Mateo me cogió del brazo.
—¡Vamos, date prisa!
Lo seguí hasta la salita contigua y de allí al balcón. En la mano llevaba la soga con que habíamos colgado a De Alva. Ató la soga alrededor de una columna, la lanzó hacia un lado y se deslizó hacia abajo por ella sosteniéndose con las manos y los pies. Yo lo seguí antes de que él tocara el suelo, agradecido de que no fuera la primera vez que Mateo se veía obligado a abandonar rápidamente un dormitorio perseguido por una amenaza.
Después de deshacernos de la ropa y de las máscaras y de reanudar nuestro papel de trabajadores de don Julio, nos sentamos en una taberna y jugamos al primera, un juego de cartas en el que Mateo se distinguía por su habilidad para perder dinero.
—Bastardo, esta noche nos hemos enterado de algo muy interesante… además de que De Alva es un hombre pesado.
—¿A qué te refieres?
—A que él mató a tu madre.
Yo nunca había conocido a mi madre y no tenía ninguna imagen real de ella, pero el hecho de que aquel hombre asegurara haberla violado y asesinado suponía más clavos para su ataúd.
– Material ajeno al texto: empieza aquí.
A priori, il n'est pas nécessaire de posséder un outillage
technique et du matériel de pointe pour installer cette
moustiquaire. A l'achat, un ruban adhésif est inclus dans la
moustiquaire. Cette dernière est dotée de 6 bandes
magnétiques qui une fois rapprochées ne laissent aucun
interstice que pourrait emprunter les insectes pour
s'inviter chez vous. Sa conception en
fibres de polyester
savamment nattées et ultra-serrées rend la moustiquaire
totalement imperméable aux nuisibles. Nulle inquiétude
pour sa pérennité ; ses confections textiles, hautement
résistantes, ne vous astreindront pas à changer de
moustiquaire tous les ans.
Esa afirmación, aunque a mí me pareciera una burla, aumentaba el misterio que rodeaba mi pasado. ¿Qué tenía que ver De Alva con mi madre? ¿Por qué habría tenido que matar un gachupín a una muchacha india? Y lo más extraño de todo: sabía fehacientemente que él no la había matado, que ella seguía aún con vida.
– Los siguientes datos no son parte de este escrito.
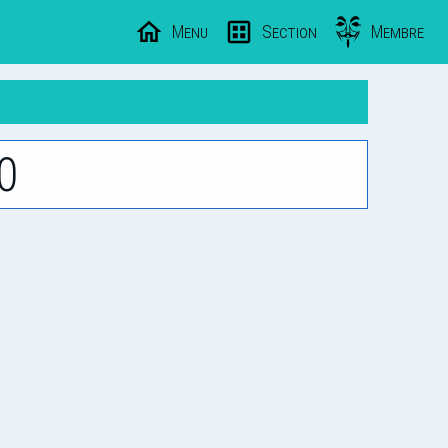
Menu
Section
Membre
0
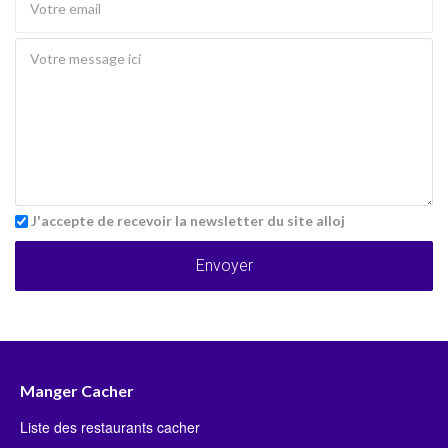
J'accepte de recevoir la newsletter du site alloj
Envoyer
Manger Cacher
Liste des restaurants cacher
—Pasará mucho tiempo antes de que podamos atrapar nuevamente a De Alva —dijo Mateo—. Si es que alguna vez lo logramos.
—¿Crees que él nos relacionará con Isabela?
Mateo se encogió de hombros.
—No lo creo. La conclusión será que Isabela y la criada se intoxicaron con algún alimento en mal estado. Pero para estar seguro de que no exista ninguna conexión, mañana iré a Acapulco.
El galeón de Manila debía llegar de Extremo Oriente. Qué tenía que ver su entusiasmo por la llegada del galeón con sus tesoros, procedente de la China, las islas de las Especias y la India con el hecho de que De Alva descubriera la identidad de sus atacantes era otro misterio para mí. En mi opinión, sincera pero malpensada, Mateo iba a Acapulco sólo para divertirse.